Robert M. Sapolsky puts forth in his book, “Behave” that studies on the genetics of serotonin receptors are “inconsistent messes”. He states: “Studies where serotonin breakdown products are measured in the body, or where serotonin levels are manipulated with drugs say that low serotonin = aggression. And the genetic studies say that high serotonin = aggression.” How could this work? Likely, the best guess is that serotonin levels altered by a drug are temporary while a genetic mutation that doesn’t process serotonin causes lifelong neural structural damage. Today, the answers are still unclear.

Further research in the early 2000s also shows that environmental context plays a big role in whether serotonin levels affect a person’s thoughts or behavior. One study found that a group with a genetic variation of receptors that don’t process serotonin was three times more likely to exhibit anti-social behavior and violent crimes if they had experienced childhood abuse. However, the genetic variation was not a predictor of behavior in those with normal childhoods. Studies like this show that if and when serotonin affects behavior can be highly contextual. 

Treating mental health with medication is far more complicated than “a chemical imbalance”. SSRIs are useful for many. One UK-based psychiatrist explains, “many of us know that taking Tylenol can be helpful for headaches and I don’t think anyone believes that headaches are caused by not enough acetaminophen in the brain.”
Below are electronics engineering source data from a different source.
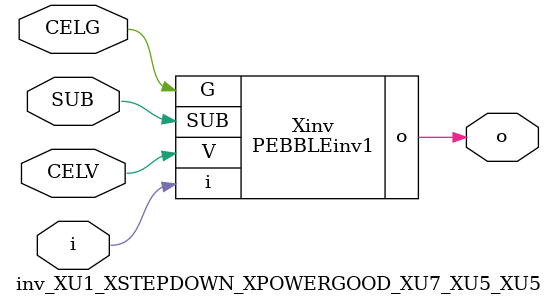
<source format=v>



module PEBBLEinv1 ( o, G, SUB, V, i );

  input V;
  input i;
  input G;
  output o;
  input SUB;
endmodule

//Celera Confidential Do Not Copy inv_XU1_XSTEPDOWN_XPOWERGOOD_XU7_XU5_XU5
//Celera Confidential Symbol Generator
//5V Inverter
module inv_XU1_XSTEPDOWN_XPOWERGOOD_XU7_XU5_XU5 (CELV,CELG,i,o,SUB);
input CELV;
input CELG;
input i;
input SUB;
output o;

//Celera Confidential Do Not Copy inv
PEBBLEinv1 Xinv(
.V (CELV),
.i (i),
.o (o),
.SUB (SUB),
.G (CELG)
);
//,diesize,PEBBLEinv1

//Celera Confidential Do Not Copy Module End
//Celera Schematic Generator
endmodule

</source>
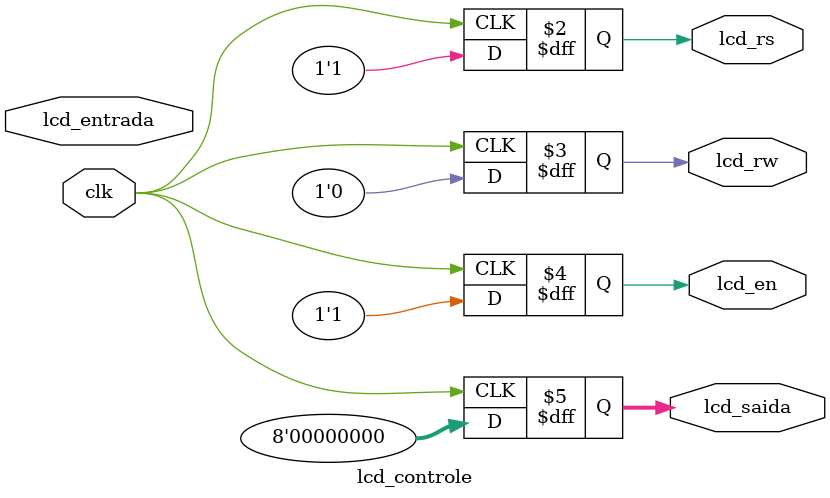
<source format=v>
module lcd_controle (
clk,
lcd_rs,
lcd_rw,
lcd_en,
lcd_entrada,
lcd_saida,
);

input clk;
input [7:0] lcd_entrada;
output reg lcd_rs, lcd_rw, lcd_en;
output reg [7:0] lcd_saida;

always @ (posedge clk) begin
	lcd_en <= 1'b1;
	lcd_rw <= 1'b0;
	lcd_rs <= 1'b1;
	lcd_saida[0] = 6'h22;
	lcd_saida[1] = 6'h22;
	lcd_saida[2] = 6'h22;
	lcd_saida[3] = 6'h22;
	lcd_saida[4] = 6'h22;
	lcd_saida[5] = 6'h22;
	lcd_saida[6] = 6'h22;
	lcd_saida[7] = 6'h22;
end

endmodule

</source>
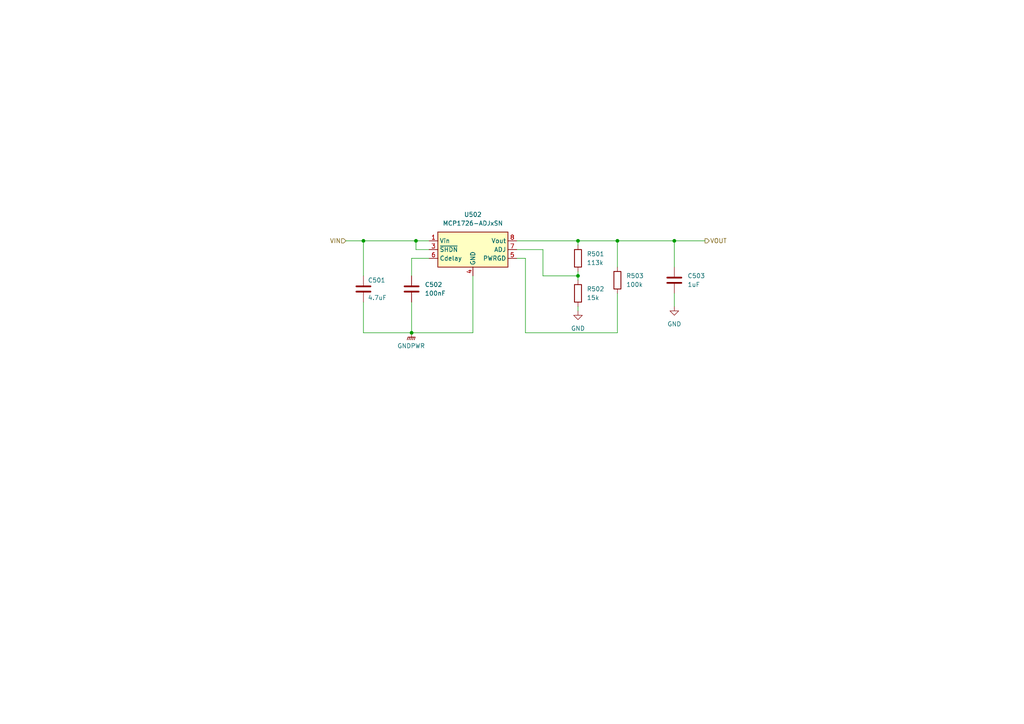
<source format=kicad_sch>
(kicad_sch (version 20230121) (generator eeschema)

  (uuid c1064333-c0b8-4adb-a4ef-87747e7a5d55)

  (paper "A4")

  

  (junction (at 179.07 69.85) (diameter 0) (color 0 0 0 0)
    (uuid 00955275-ef4b-4cdf-84f5-a1a3adb6cafe)
  )
  (junction (at 120.65 69.85) (diameter 0) (color 0 0 0 0)
    (uuid 00ee9a77-29ad-4e1f-98f9-e7ab20e0e89f)
  )
  (junction (at 119.38 96.52) (diameter 0) (color 0 0 0 0)
    (uuid 0aab530c-a8c3-4b84-9dbe-5c8885a5d12c)
  )
  (junction (at 167.64 80.01) (diameter 0) (color 0 0 0 0)
    (uuid 623b127d-22b7-4acf-adda-14d1003fb22f)
  )
  (junction (at 195.58 69.85) (diameter 0) (color 0 0 0 0)
    (uuid 6817c671-5d64-4f81-bbdd-fdac577cb46b)
  )
  (junction (at 105.41 69.85) (diameter 0) (color 0 0 0 0)
    (uuid ab7e58c1-ac40-498b-94ee-0574d172ab3a)
  )
  (junction (at 167.64 69.85) (diameter 0) (color 0 0 0 0)
    (uuid e70042a8-ddbc-4ba7-a15d-21e8542aa5c5)
  )

  (wire (pts (xy 124.46 74.93) (xy 119.38 74.93))
    (stroke (width 0) (type default))
    (uuid 046fcf28-2d75-4c08-be58-2576e9379cf3)
  )
  (wire (pts (xy 179.07 69.85) (xy 179.07 77.47))
    (stroke (width 0) (type default))
    (uuid 0ce746b6-fac4-4676-9577-422cc8b67e70)
  )
  (wire (pts (xy 124.46 72.39) (xy 120.65 72.39))
    (stroke (width 0) (type default))
    (uuid 10c16d66-ee22-4d74-aa68-ed260ea0a3c1)
  )
  (wire (pts (xy 195.58 69.85) (xy 204.47 69.85))
    (stroke (width 0) (type default))
    (uuid 1d20fcc8-d709-4aee-9dd7-c491444facca)
  )
  (wire (pts (xy 152.4 96.52) (xy 179.07 96.52))
    (stroke (width 0) (type default))
    (uuid 24b61051-b34d-4269-94a3-89c0938f0d25)
  )
  (wire (pts (xy 167.64 69.85) (xy 167.64 71.12))
    (stroke (width 0) (type default))
    (uuid 2ddd8e53-be46-4d29-9d66-c4ed36b72c60)
  )
  (wire (pts (xy 179.07 69.85) (xy 195.58 69.85))
    (stroke (width 0) (type default))
    (uuid 31185342-9b22-4f9d-a420-377963a4a03f)
  )
  (wire (pts (xy 120.65 69.85) (xy 124.46 69.85))
    (stroke (width 0) (type default))
    (uuid 321ff1a7-039b-41ee-b2aa-1c0f2b86d6de)
  )
  (wire (pts (xy 149.86 74.93) (xy 152.4 74.93))
    (stroke (width 0) (type default))
    (uuid 46879658-89cf-41ed-b194-f621f1cc72c7)
  )
  (wire (pts (xy 167.64 80.01) (xy 167.64 81.28))
    (stroke (width 0) (type default))
    (uuid 531da626-dfcf-47c9-8392-f79ede544bf0)
  )
  (wire (pts (xy 195.58 69.85) (xy 195.58 77.47))
    (stroke (width 0) (type default))
    (uuid 5f4a7bf1-a61f-49c2-85c9-3e32ac1cd00d)
  )
  (wire (pts (xy 120.65 72.39) (xy 120.65 69.85))
    (stroke (width 0) (type default))
    (uuid 62cd32aa-ff91-4de2-ad8e-b1ded297f12d)
  )
  (wire (pts (xy 157.48 72.39) (xy 157.48 80.01))
    (stroke (width 0) (type default))
    (uuid 68a34846-4f6e-445c-8334-6f765ad82bff)
  )
  (wire (pts (xy 179.07 85.09) (xy 179.07 96.52))
    (stroke (width 0) (type default))
    (uuid 6bacee19-a676-4218-871b-32766e4d9306)
  )
  (wire (pts (xy 119.38 74.93) (xy 119.38 80.01))
    (stroke (width 0) (type default))
    (uuid 7727e370-b435-4927-bc0b-e23b91445c80)
  )
  (wire (pts (xy 100.33 69.85) (xy 105.41 69.85))
    (stroke (width 0) (type default))
    (uuid 7ebb5860-775e-4d18-8870-123c5feb812c)
  )
  (wire (pts (xy 105.41 96.52) (xy 105.41 87.63))
    (stroke (width 0) (type default))
    (uuid 7fb697f6-c93f-4d8a-b38c-efea22dc8332)
  )
  (wire (pts (xy 119.38 87.63) (xy 119.38 96.52))
    (stroke (width 0) (type default))
    (uuid 8227f4d1-c6b6-4f8c-bb01-bdb3f267c4f0)
  )
  (wire (pts (xy 157.48 80.01) (xy 167.64 80.01))
    (stroke (width 0) (type default))
    (uuid 87ebbe2e-c866-45e6-b784-4d8671fcfde1)
  )
  (wire (pts (xy 167.64 78.74) (xy 167.64 80.01))
    (stroke (width 0) (type default))
    (uuid 90bed774-f535-4b50-941c-837013e5b5e6)
  )
  (wire (pts (xy 167.64 88.9) (xy 167.64 90.17))
    (stroke (width 0) (type default))
    (uuid 9da594d8-55a6-4b57-b824-68ada9514ad6)
  )
  (wire (pts (xy 105.41 69.85) (xy 105.41 80.01))
    (stroke (width 0) (type default))
    (uuid a4632aac-9684-45d6-b693-61cc330269d8)
  )
  (wire (pts (xy 149.86 69.85) (xy 167.64 69.85))
    (stroke (width 0) (type default))
    (uuid a73656a0-0692-459e-8489-40935d55c7a3)
  )
  (wire (pts (xy 105.41 69.85) (xy 120.65 69.85))
    (stroke (width 0) (type default))
    (uuid aa4fb6d2-50c8-49f2-9600-ff860eb5393f)
  )
  (wire (pts (xy 152.4 74.93) (xy 152.4 96.52))
    (stroke (width 0) (type default))
    (uuid ae5ad287-88a0-4f80-9034-97759b38f614)
  )
  (wire (pts (xy 137.16 80.01) (xy 137.16 96.52))
    (stroke (width 0) (type default))
    (uuid c5bb6959-dee9-471e-93ef-d200cbe8e6c3)
  )
  (wire (pts (xy 119.38 96.52) (xy 105.41 96.52))
    (stroke (width 0) (type default))
    (uuid e55866dc-aabc-41fa-8481-8bd4fdc8b083)
  )
  (wire (pts (xy 167.64 69.85) (xy 179.07 69.85))
    (stroke (width 0) (type default))
    (uuid e66b2f81-8653-433b-86ee-7440ae63942d)
  )
  (wire (pts (xy 137.16 96.52) (xy 119.38 96.52))
    (stroke (width 0) (type default))
    (uuid eabcd25b-3b89-4897-8d65-191b4d868664)
  )
  (wire (pts (xy 195.58 85.09) (xy 195.58 88.9))
    (stroke (width 0) (type default))
    (uuid f76254cf-b72f-47c3-bdaa-b76719b99f71)
  )
  (wire (pts (xy 149.86 72.39) (xy 157.48 72.39))
    (stroke (width 0) (type default))
    (uuid ff96a826-c0c6-43ee-af22-1c65776742a8)
  )

  (hierarchical_label "VIN" (shape input) (at 100.33 69.85 180) (fields_autoplaced)
    (effects (font (size 1.27 1.27)) (justify right))
    (uuid 47df6b73-eac0-4fad-8c30-78dfcffe39b7)
  )
  (hierarchical_label "VOUT" (shape output) (at 204.47 69.85 0) (fields_autoplaced)
    (effects (font (size 1.27 1.27)) (justify left))
    (uuid b835fac0-b531-4b3e-9762-bc446d85810d)
  )

  (symbol (lib_id "power:GND") (at 195.58 88.9 0) (unit 1)
    (in_bom yes) (on_board yes) (dnp no) (fields_autoplaced)
    (uuid 07988ead-ae5b-4bd6-8d57-8f239611c930)
    (property "Reference" "#PWR0503" (at 195.58 95.25 0)
      (effects (font (size 1.27 1.27)) hide)
    )
    (property "Value" "GND" (at 195.58 93.98 0)
      (effects (font (size 1.27 1.27)))
    )
    (property "Footprint" "" (at 195.58 88.9 0)
      (effects (font (size 1.27 1.27)) hide)
    )
    (property "Datasheet" "" (at 195.58 88.9 0)
      (effects (font (size 1.27 1.27)) hide)
    )
    (pin "1" (uuid 16389fc8-da2e-4d44-8389-06bcf8921b77))
    (instances
      (project "power_board_V0.1"
        (path "/6d660399-1d4e-4a8e-97d4-7c2e99e4e5f9/79109c2d-627b-48bd-bc37-0cbd7697e7aa"
          (reference "#PWR0503") (unit 1)
        )
      )
      (project "DCU-RP2040_v0.1"
        (path "/e63e39d7-6ac0-4ffd-8aa3-1841a4541b55/dc6f2166-acc5-4efe-afbe-f9816abe5fd3"
          (reference "#PWR0301") (unit 1)
        )
      )
    )
  )

  (symbol (lib_id "Device:C") (at 195.58 81.28 0) (unit 1)
    (in_bom yes) (on_board yes) (dnp no) (fields_autoplaced)
    (uuid 1cde65a8-fd50-4b34-8d84-3492215d7b36)
    (property "Reference" "C503" (at 199.39 80.0099 0)
      (effects (font (size 1.27 1.27)) (justify left))
    )
    (property "Value" "1uF" (at 199.39 82.5499 0)
      (effects (font (size 1.27 1.27)) (justify left))
    )
    (property "Footprint" "Capacitor_SMD:C_0603_1608Metric" (at 196.5452 85.09 0)
      (effects (font (size 1.27 1.27)) hide)
    )
    (property "Datasheet" "~" (at 195.58 81.28 0)
      (effects (font (size 1.27 1.27)) hide)
    )
    (pin "1" (uuid f4c8103f-df2b-44ec-b5d7-721162f0bad6))
    (pin "2" (uuid b82ed8f3-72bc-45d3-b452-1d60125b0419))
    (instances
      (project "power_board_V0.1"
        (path "/6d660399-1d4e-4a8e-97d4-7c2e99e4e5f9/79109c2d-627b-48bd-bc37-0cbd7697e7aa"
          (reference "C503") (unit 1)
        )
      )
      (project "DCU-RP2040_v0.1"
        (path "/e63e39d7-6ac0-4ffd-8aa3-1841a4541b55/dc6f2166-acc5-4efe-afbe-f9816abe5fd3"
          (reference "C302") (unit 1)
        )
      )
    )
  )

  (symbol (lib_id "Regulator_Linear:MCP1727-ADJxSN") (at 137.16 72.39 0) (unit 1)
    (in_bom yes) (on_board yes) (dnp no) (fields_autoplaced)
    (uuid 26a493c9-02e3-4f75-94a6-506ad78fad1e)
    (property "Reference" "U502" (at 137.16 62.23 0)
      (effects (font (size 1.27 1.27)))
    )
    (property "Value" "MCP1726-ADJxSN" (at 137.16 64.77 0)
      (effects (font (size 1.27 1.27)))
    )
    (property "Footprint" "Package_SO:SOIC-8_3.9x4.9mm_P1.27mm" (at 137.16 48.26 0)
      (effects (font (size 1.27 1.27)) hide)
    )
    (property "Datasheet" "https://www.mouser.in/datasheet/2/268/jp022884-1150097.pdf" (at 137.16 50.8 0)
      (effects (font (size 1.27 1.27)) hide)
    )
    (pin "5" (uuid 7bb7b2bd-a61e-4211-b553-4586730185d8))
    (pin "6" (uuid be50c35d-0a5b-4953-9cbe-e919a2c49214))
    (pin "7" (uuid 843c352d-b613-4f77-a674-5e1c48c75600))
    (pin "8" (uuid 65be4e13-9bb7-463b-9f29-1b9deab3f38d))
    (pin "1" (uuid 01e455de-c162-4200-a185-05a029c56e1e))
    (pin "2" (uuid 04ab8c96-c231-4997-95af-c923b1af7467))
    (pin "3" (uuid 7b28bad8-1ca3-4b63-a208-776b58829ba2))
    (pin "4" (uuid 76cbf46c-732c-4b1d-84fb-a567f40d1d09))
    (instances
      (project "power_board_V0.1"
        (path "/6d660399-1d4e-4a8e-97d4-7c2e99e4e5f9/79109c2d-627b-48bd-bc37-0cbd7697e7aa"
          (reference "U502") (unit 1)
        )
      )
    )
  )

  (symbol (lib_id "Device:R") (at 179.07 81.28 0) (unit 1)
    (in_bom yes) (on_board yes) (dnp no) (fields_autoplaced)
    (uuid 2d1f5486-3a96-4d5c-b2a3-5b8c2d12f809)
    (property "Reference" "R503" (at 181.61 80.01 0)
      (effects (font (size 1.27 1.27)) (justify left))
    )
    (property "Value" "100k" (at 181.61 82.55 0)
      (effects (font (size 1.27 1.27)) (justify left))
    )
    (property "Footprint" "" (at 177.292 81.28 90)
      (effects (font (size 1.27 1.27)) hide)
    )
    (property "Datasheet" "~" (at 179.07 81.28 0)
      (effects (font (size 1.27 1.27)) hide)
    )
    (pin "1" (uuid deed1117-ca08-417e-848b-297dd4c7daee))
    (pin "2" (uuid 48bed623-5e57-4984-a8bd-4993931d2a9b))
    (instances
      (project "power_board_V0.1"
        (path "/6d660399-1d4e-4a8e-97d4-7c2e99e4e5f9/79109c2d-627b-48bd-bc37-0cbd7697e7aa"
          (reference "R503") (unit 1)
        )
      )
    )
  )

  (symbol (lib_id "Device:R") (at 167.64 74.93 0) (unit 1)
    (in_bom yes) (on_board yes) (dnp no) (fields_autoplaced)
    (uuid 31422c8c-6a4a-44e7-a49b-0fc5d0a6c7aa)
    (property "Reference" "R501" (at 170.18 73.66 0)
      (effects (font (size 1.27 1.27)) (justify left))
    )
    (property "Value" "113k" (at 170.18 76.2 0)
      (effects (font (size 1.27 1.27)) (justify left))
    )
    (property "Footprint" "" (at 165.862 74.93 90)
      (effects (font (size 1.27 1.27)) hide)
    )
    (property "Datasheet" "~" (at 167.64 74.93 0)
      (effects (font (size 1.27 1.27)) hide)
    )
    (pin "1" (uuid 7b43c0cd-f3e4-40d5-ba99-0d0acda4543f))
    (pin "2" (uuid 39a4a5d9-be9f-4c96-b62e-406fce0d03d8))
    (instances
      (project "power_board_V0.1"
        (path "/6d660399-1d4e-4a8e-97d4-7c2e99e4e5f9/79109c2d-627b-48bd-bc37-0cbd7697e7aa"
          (reference "R501") (unit 1)
        )
      )
    )
  )

  (symbol (lib_id "power:GNDPWR") (at 119.38 96.52 0) (unit 1)
    (in_bom yes) (on_board yes) (dnp no) (fields_autoplaced)
    (uuid 4464758c-fc5a-4f05-8212-c86f4194c4b8)
    (property "Reference" "#PWR0502" (at 119.38 101.6 0)
      (effects (font (size 1.27 1.27)) hide)
    )
    (property "Value" "GNDPWR" (at 119.253 100.33 0)
      (effects (font (size 1.27 1.27)))
    )
    (property "Footprint" "" (at 119.38 97.79 0)
      (effects (font (size 1.27 1.27)) hide)
    )
    (property "Datasheet" "" (at 119.38 97.79 0)
      (effects (font (size 1.27 1.27)) hide)
    )
    (pin "1" (uuid 9074cb71-65a1-4473-8535-ceda49e79a82))
    (instances
      (project "power_board_V0.1"
        (path "/6d660399-1d4e-4a8e-97d4-7c2e99e4e5f9/79109c2d-627b-48bd-bc37-0cbd7697e7aa"
          (reference "#PWR0502") (unit 1)
        )
      )
    )
  )

  (symbol (lib_id "Device:C") (at 119.38 83.82 0) (unit 1)
    (in_bom yes) (on_board yes) (dnp no) (fields_autoplaced)
    (uuid 4627c406-39a1-4c57-ad5e-80dfd740eb65)
    (property "Reference" "C502" (at 123.19 82.5499 0)
      (effects (font (size 1.27 1.27)) (justify left))
    )
    (property "Value" "100nF" (at 123.19 85.0899 0)
      (effects (font (size 1.27 1.27)) (justify left))
    )
    (property "Footprint" "Capacitor_SMD:C_0603_1608Metric" (at 120.3452 87.63 0)
      (effects (font (size 1.27 1.27)) hide)
    )
    (property "Datasheet" "~" (at 119.38 83.82 0)
      (effects (font (size 1.27 1.27)) hide)
    )
    (pin "1" (uuid 67c2c3c8-aec8-45d6-aedd-a3f1be645264))
    (pin "2" (uuid 1e6cbc39-cd1b-429c-87e9-fe2ad26d3507))
    (instances
      (project "power_board_V0.1"
        (path "/6d660399-1d4e-4a8e-97d4-7c2e99e4e5f9/79109c2d-627b-48bd-bc37-0cbd7697e7aa"
          (reference "C502") (unit 1)
        )
      )
      (project "DCU-RP2040_v0.1"
        (path "/e63e39d7-6ac0-4ffd-8aa3-1841a4541b55/dc6f2166-acc5-4efe-afbe-f9816abe5fd3"
          (reference "C302") (unit 1)
        )
      )
    )
  )

  (symbol (lib_id "Device:R") (at 167.64 85.09 0) (unit 1)
    (in_bom yes) (on_board yes) (dnp no) (fields_autoplaced)
    (uuid 79d77de8-7e9d-482c-adf2-dd80445e395c)
    (property "Reference" "R502" (at 170.18 83.82 0)
      (effects (font (size 1.27 1.27)) (justify left))
    )
    (property "Value" "15k" (at 170.18 86.36 0)
      (effects (font (size 1.27 1.27)) (justify left))
    )
    (property "Footprint" "" (at 165.862 85.09 90)
      (effects (font (size 1.27 1.27)) hide)
    )
    (property "Datasheet" "~" (at 167.64 85.09 0)
      (effects (font (size 1.27 1.27)) hide)
    )
    (pin "1" (uuid 987c633f-82a6-4be7-adb8-d69296e0b1aa))
    (pin "2" (uuid dfe3f34b-f8cd-4df3-89ab-686409c9d27e))
    (instances
      (project "power_board_V0.1"
        (path "/6d660399-1d4e-4a8e-97d4-7c2e99e4e5f9/79109c2d-627b-48bd-bc37-0cbd7697e7aa"
          (reference "R502") (unit 1)
        )
      )
    )
  )

  (symbol (lib_id "power:GND") (at 167.64 90.17 0) (unit 1)
    (in_bom yes) (on_board yes) (dnp no) (fields_autoplaced)
    (uuid e34916c6-d71b-4a18-a682-8fa621a8405c)
    (property "Reference" "#PWR0501" (at 167.64 96.52 0)
      (effects (font (size 1.27 1.27)) hide)
    )
    (property "Value" "GND" (at 167.64 95.25 0)
      (effects (font (size 1.27 1.27)))
    )
    (property "Footprint" "" (at 167.64 90.17 0)
      (effects (font (size 1.27 1.27)) hide)
    )
    (property "Datasheet" "" (at 167.64 90.17 0)
      (effects (font (size 1.27 1.27)) hide)
    )
    (pin "1" (uuid bdf12ab7-ee2f-440b-b776-1f0c53d10b4d))
    (instances
      (project "power_board_V0.1"
        (path "/6d660399-1d4e-4a8e-97d4-7c2e99e4e5f9/79109c2d-627b-48bd-bc37-0cbd7697e7aa"
          (reference "#PWR0501") (unit 1)
        )
      )
      (project "DCU-RP2040_v0.1"
        (path "/e63e39d7-6ac0-4ffd-8aa3-1841a4541b55/dc6f2166-acc5-4efe-afbe-f9816abe5fd3"
          (reference "#PWR0301") (unit 1)
        )
      )
    )
  )

  (symbol (lib_id "Device:C") (at 105.41 83.82 0) (unit 1)
    (in_bom yes) (on_board yes) (dnp no)
    (uuid f744641e-4674-436f-97f8-bda7558362c2)
    (property "Reference" "C501" (at 106.68 81.28 0)
      (effects (font (size 1.27 1.27)) (justify left))
    )
    (property "Value" "4.7uF" (at 106.68 86.36 0)
      (effects (font (size 1.27 1.27)) (justify left))
    )
    (property "Footprint" "Capacitor_SMD:C_0805_2012Metric" (at 106.3752 87.63 0)
      (effects (font (size 1.27 1.27)) hide)
    )
    (property "Datasheet" "~" (at 105.41 83.82 0)
      (effects (font (size 1.27 1.27)) hide)
    )
    (pin "1" (uuid 4118ca42-cbf5-4007-8f00-3c853caebfae))
    (pin "2" (uuid eef0b708-d745-482f-aca0-70f6e8b031a8))
    (instances
      (project "power_board_V0.1"
        (path "/6d660399-1d4e-4a8e-97d4-7c2e99e4e5f9/79109c2d-627b-48bd-bc37-0cbd7697e7aa"
          (reference "C501") (unit 1)
        )
      )
      (project "DCU-RP2040_v0.1"
        (path "/e63e39d7-6ac0-4ffd-8aa3-1841a4541b55/dc6f2166-acc5-4efe-afbe-f9816abe5fd3"
          (reference "C301") (unit 1)
        )
      )
    )
  )
)

</source>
MDMA was created by Merck in 1917 as an appetite suppressant for German WWI soldiers. In the field, it was promptly noticed that the effects of MDMA were not conducive to the demands of wartime troops. MDMA works by shutting down serotonin receptors, creating a flood of serotonin associated with high empathy, the ability to address fears, and a feeling of safety. However, MDMA is also associated with a crash after its effects wear off. 

The FDA’s recent rejection of MDMA as a PTSD treatment has more to do with issues regarding the ethics of the pharmaceutical trials than the promise that it may be useful for some patients. Executives withheld financial conflicts of interest if MDMA were to be produced as a pharmaceutical. Additionally, it was evident study participants were able to deduce early on if they had been administered the real drug or the placebo… which skewed results. The FDA’s decision will set back the financial ability to do re-trials and release a pharmaceutical MDMA by several years.